Synthetic drugs like bath salts and spice are regularly smuggled into Arizona’s state mental hospital, according to employees, patients and records.
Inside sources said the situation is “scary” and that employees are responsible for bringing synthetic drugs into the hospital and giving them to patients.
In one patient’s annual medical report, a doctor wrote, “he uses bath salts and or spice and he would not tell us how he obtains those substances .”
The report continues, “He supposedly has credit cards and a large amount of money in the bank which he uses to buy things to other patients and pay for substances for himself and other patients on the unit…As per staff, other patients know that he has a large amount of money and they intimidate him and threaten him so that he would buy drugs and other things for them.”
When asked why staff would smuggle these items and give them to patients, one employee said, “So they make friends. So maybe they are not going to get attacked. So they feel safer. So maybe they feel that the patient is their friend and not going to harm them.”

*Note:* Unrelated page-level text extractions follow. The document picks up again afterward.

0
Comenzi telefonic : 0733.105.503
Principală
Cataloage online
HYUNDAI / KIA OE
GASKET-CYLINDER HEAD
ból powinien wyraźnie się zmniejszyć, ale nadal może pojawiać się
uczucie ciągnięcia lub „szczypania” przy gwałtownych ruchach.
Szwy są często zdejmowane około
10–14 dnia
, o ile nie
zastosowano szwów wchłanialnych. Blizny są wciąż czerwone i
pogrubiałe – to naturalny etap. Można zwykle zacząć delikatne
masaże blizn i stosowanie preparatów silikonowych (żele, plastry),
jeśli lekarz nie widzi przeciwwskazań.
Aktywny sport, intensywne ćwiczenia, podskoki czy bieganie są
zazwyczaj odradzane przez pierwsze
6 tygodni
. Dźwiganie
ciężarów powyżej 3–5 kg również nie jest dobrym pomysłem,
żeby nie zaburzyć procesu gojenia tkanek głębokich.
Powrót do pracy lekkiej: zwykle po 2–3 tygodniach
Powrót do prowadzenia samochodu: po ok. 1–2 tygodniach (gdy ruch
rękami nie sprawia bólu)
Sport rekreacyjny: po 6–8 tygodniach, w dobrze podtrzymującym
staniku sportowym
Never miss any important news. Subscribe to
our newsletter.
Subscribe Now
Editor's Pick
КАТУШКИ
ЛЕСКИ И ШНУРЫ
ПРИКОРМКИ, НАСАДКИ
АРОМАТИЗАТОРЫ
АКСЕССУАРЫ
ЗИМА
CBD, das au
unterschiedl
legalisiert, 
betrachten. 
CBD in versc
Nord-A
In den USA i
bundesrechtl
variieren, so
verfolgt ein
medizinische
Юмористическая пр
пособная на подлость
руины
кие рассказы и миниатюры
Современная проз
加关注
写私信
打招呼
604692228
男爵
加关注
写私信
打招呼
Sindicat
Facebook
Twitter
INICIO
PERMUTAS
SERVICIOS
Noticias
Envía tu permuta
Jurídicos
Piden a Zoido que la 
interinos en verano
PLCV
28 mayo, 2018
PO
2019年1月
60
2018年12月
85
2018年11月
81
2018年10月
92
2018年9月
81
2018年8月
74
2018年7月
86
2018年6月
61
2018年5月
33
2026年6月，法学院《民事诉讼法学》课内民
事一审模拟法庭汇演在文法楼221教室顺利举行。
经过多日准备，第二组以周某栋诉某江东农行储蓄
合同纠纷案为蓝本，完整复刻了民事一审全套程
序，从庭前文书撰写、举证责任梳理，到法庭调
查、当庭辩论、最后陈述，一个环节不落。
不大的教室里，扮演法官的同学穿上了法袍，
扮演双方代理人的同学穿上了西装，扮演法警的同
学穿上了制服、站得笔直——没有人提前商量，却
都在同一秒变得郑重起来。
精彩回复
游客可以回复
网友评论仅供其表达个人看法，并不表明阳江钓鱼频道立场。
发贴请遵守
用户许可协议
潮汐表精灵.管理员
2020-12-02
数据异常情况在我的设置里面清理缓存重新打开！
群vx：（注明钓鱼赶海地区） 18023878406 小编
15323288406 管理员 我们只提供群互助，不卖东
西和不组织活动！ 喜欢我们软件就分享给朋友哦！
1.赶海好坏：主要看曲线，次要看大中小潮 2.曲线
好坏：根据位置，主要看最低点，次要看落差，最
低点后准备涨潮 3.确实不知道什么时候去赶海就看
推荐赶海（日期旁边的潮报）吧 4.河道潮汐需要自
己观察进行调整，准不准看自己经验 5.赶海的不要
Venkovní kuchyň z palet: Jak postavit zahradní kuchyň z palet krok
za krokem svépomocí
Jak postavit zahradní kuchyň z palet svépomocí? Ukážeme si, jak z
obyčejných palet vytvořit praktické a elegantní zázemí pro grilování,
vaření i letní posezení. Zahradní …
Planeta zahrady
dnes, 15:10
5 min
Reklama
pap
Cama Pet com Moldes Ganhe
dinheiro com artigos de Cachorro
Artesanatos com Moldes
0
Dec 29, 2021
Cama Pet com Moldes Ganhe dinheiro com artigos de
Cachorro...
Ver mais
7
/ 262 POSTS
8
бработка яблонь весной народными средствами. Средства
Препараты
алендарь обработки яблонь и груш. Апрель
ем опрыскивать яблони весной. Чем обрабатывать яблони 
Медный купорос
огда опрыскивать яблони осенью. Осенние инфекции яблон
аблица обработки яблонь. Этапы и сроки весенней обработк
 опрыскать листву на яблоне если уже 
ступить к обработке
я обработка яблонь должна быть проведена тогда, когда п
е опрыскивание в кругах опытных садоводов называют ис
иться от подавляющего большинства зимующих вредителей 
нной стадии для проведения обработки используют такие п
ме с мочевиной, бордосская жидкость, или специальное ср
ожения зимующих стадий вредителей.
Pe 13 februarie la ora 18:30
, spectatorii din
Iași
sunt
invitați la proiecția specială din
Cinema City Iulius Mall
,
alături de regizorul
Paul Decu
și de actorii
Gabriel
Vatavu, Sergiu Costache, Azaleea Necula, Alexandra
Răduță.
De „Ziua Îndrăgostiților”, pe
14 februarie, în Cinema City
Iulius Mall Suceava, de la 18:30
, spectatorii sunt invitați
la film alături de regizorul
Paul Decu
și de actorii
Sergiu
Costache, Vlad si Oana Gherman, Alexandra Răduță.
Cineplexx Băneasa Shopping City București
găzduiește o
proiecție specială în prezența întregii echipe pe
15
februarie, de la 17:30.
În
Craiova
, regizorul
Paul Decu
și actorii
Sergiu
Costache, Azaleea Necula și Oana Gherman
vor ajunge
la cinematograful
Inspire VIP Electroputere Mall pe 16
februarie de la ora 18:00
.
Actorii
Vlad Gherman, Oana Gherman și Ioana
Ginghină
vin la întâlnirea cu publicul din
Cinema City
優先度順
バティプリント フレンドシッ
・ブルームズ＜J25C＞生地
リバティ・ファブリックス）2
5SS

In 2012, the Arizona State Hospital eliminated its security force .
Patients, staff and experts said it was a move that made the hospital an even more dangerous place.
Last year, an ABC15 investigation discovered that there were 855 assaults in a one-year period. In many cases, patients and staff were hospitalized with serious and life-threatening injuries.
“That’s not a hospital environment,” said Mark Wellek MD, a national expert who’s run a private psychiatric hospital. “That is the street.”
Wellek said the hospital is only made more dangerous with the addition of hallucinogens like bath salts and spice.
“If you give an hallucinogen to somebody who’s already hallucinating, you make things much worse,” he said. “It’s like giving arsenic to somebody who already has ulcers.”
Multiple employees tell ABC15 that the hospital is still as dangerous as ever and that the hospital remains very short-staffed.
In fact, sources said temporary staff are often assigned to some of the most dangerous or high-risk patients who require around-the-clock supervision.
During a failed federal inspection last year , the Centers for Medicare and Medicaid Services found that many of those temporary staff lacked sufficient training, skills and experience to watch those patients and discovered the hospital never checked their qualifications.
State hospital officials turned down interview requests.
In a brief statement, a spokesperson said, “ADHS takes seriously the issue of contraband at the State Hospital. We continuously evaluate the situation and appropriately adapt our prevention measures to best protect the safety of patients and staff.”